When I try to read public key, I get:
java.security.spec.InvalidKeySpecException: Inappropriate key specification: IOException: ObjectIdentifier() -- data isn't an object ID (tag = -96)
And when I try to read private key, I get:
Exception in thread "main" java.security.spec.InvalidKeySpecException: Inappropriate key specification: IOException : algid parse error, not a sequence
If someone faced the same situation, I will really appreciate any help with regards to this problem
Upvotes: 2
Views: 1758
Reputation: 38771
You aren't generating private and public key, you're generating private key and (X.509) certificate. A certificate contains a public key but is not the same as a public key.
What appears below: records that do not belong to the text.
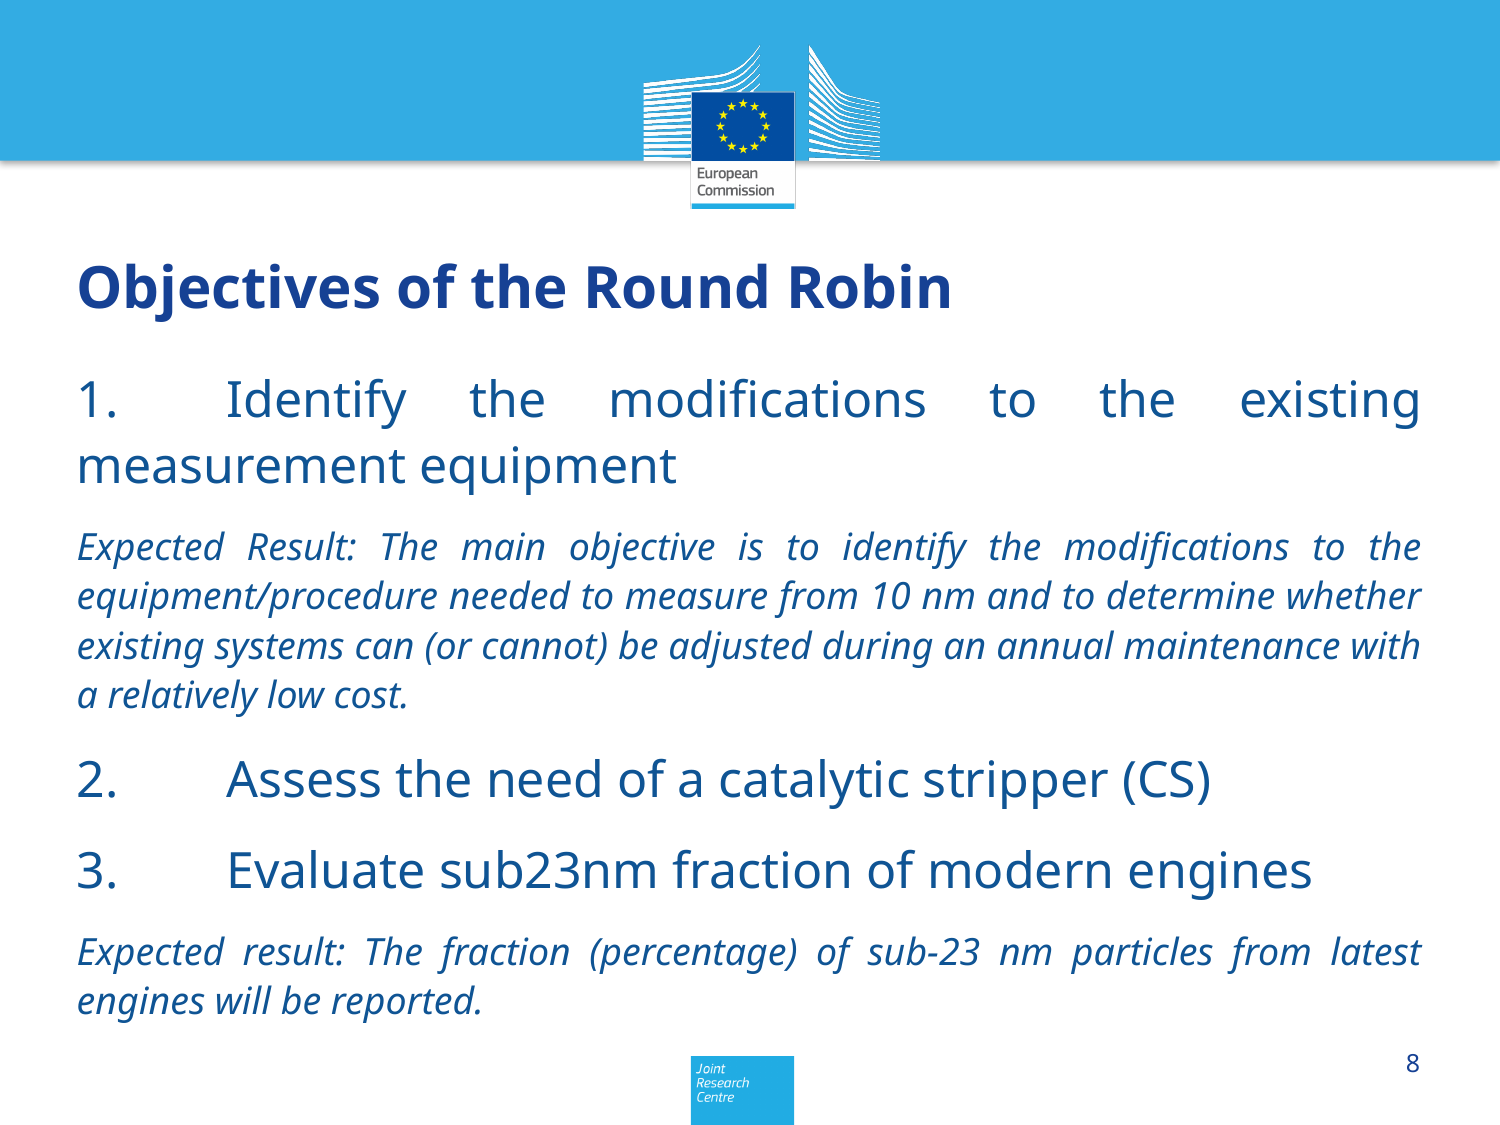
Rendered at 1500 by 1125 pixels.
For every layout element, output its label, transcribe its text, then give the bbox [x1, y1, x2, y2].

list 1. Identify the modifications to the existing measurement equipment Expected Result: The main objective is to identify the modifications to the equipment/procedure needed to measure from 10 nm and to determine whether existing systems can (or cannot) be adjusted during an annual maintenance with a relatively low cost. 2. Assess the need of a catalytic stripper (CS) 3. Evaluate sub23nm fraction of modern engines Expected result: The fraction (percentage) of sub-23 nm particles from latest engines will be reported. [76, 361, 1424, 1035]
title Objectives of the Round Robin [76, 243, 1424, 350]
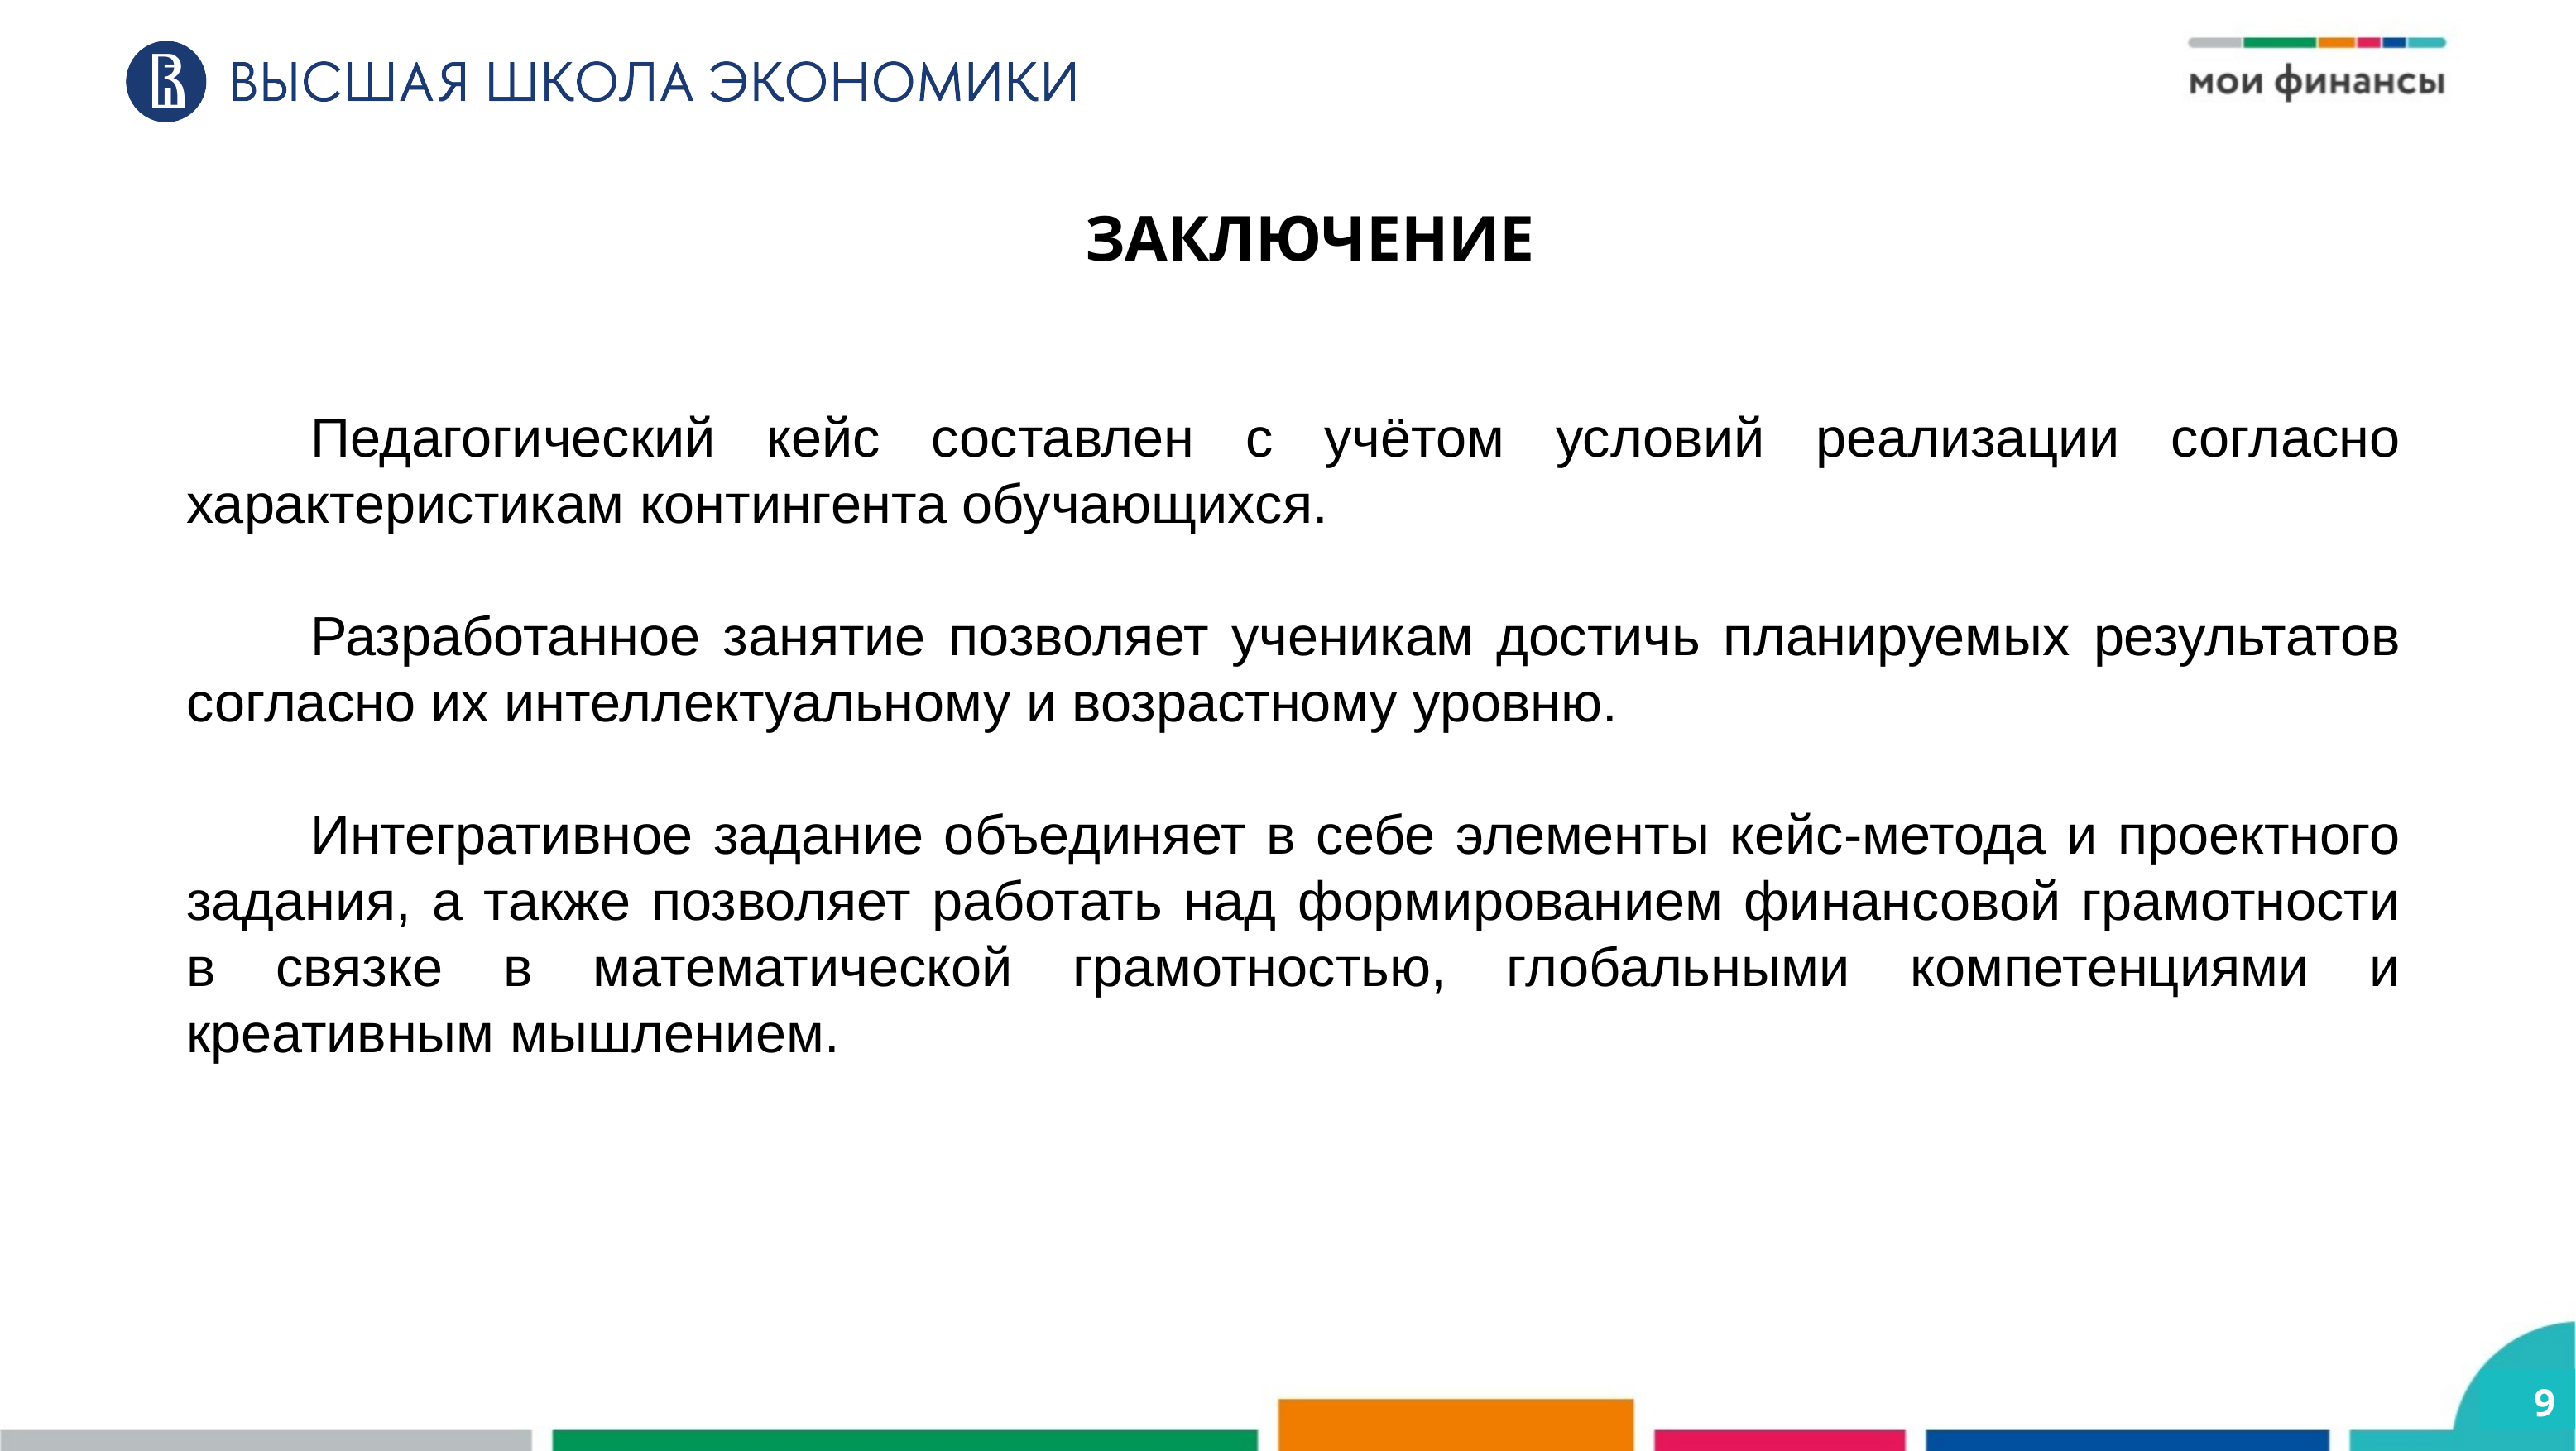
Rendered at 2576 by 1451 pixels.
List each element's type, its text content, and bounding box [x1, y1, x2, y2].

To read an X.509 certificate in Java, use CertificateFactory
(usually directly from a file) (see javadoc online) not KeyFactory
(on a key-dependent *Spec
class). Unlike KeyFactory
(s), CertificateFactory
can handle either PEM or DER input, so you don't need to do the strip-BEGIN/END and de-base64 yourself (unless you want to).
For the private key you have a problem similar to but not the same as the one jww commented about. For a public key file (which you don't have) OpenSSL does use by default the SubjectPublicKeyInfo format that Java calls X509EncodedKeySpec
and OpenSSL internally calls PUBKEY
. However for a private key file OpenSSL uses both its own 'legacy' formats and the standardized PKCS8 format, but Java's PKCS8EncodedKeySpec
supports only the second of these, your commands are using the first, and converting between them in code is not trivial. You have three or maybe four choices:
use openssl to convert to PKCS8-unencrypted:
openssl pkcs8 -topk8 -nocrypt -in dsaprivkey.pem -out dsaprivfixed.pem
# or in 1.0.0 up
openssl pkey -in dsaprivkey.pem -out dsaprivfixed.pem
Now you can read this with the posted code except the lines to remove are -----BEGIN PRIVATE KEY-----
and -----END PRIVATE KEY-----
without DSA
. As a small improvement, if you use getMimeDecoder
you don't need to strip the whitespace yourself.
generate PKCS8 (unencrypted) to start with, in openssl 1.0.0 up:
# you can generate the key within req instead of separately:
openssl dsaparam -out params size
openssl req -new -newkey dsa:params -x509 -nodes -keyout private.pem \
-out cert.pem
# -nodes really means "don't encrypt key" for hysterical raisins
# or in config file set encrypt_rsa_key=no (yes even for other algos!)
# or omit it and set encrypt_key=no (more sensible)
#
# or you can use (new) genpkey instead of (old) gendsa:
openssl dsaparam -out params size
openssl genpkey -paramfile params -out private.pem
openssl req -new -x509 -key private.pem -out cert.pem
Now you're in the same situation as above.
use the PEM functionality in BouncyCastle to read the legacy format.
See Reading elliptic curve private key from file with BouncyCastle
and How to Load RSA Private Key From File
read the legacy format (as you're doing now) and rebuild the PKCS8 ASN.1 encoding for it and then use KeyFactory
on the PKCS8. This is a good deal more complicated and I don't recommend it. I do have a worked example for RSA (which is simpler) somewhere but I'm having trouble finding it; will add later if possible.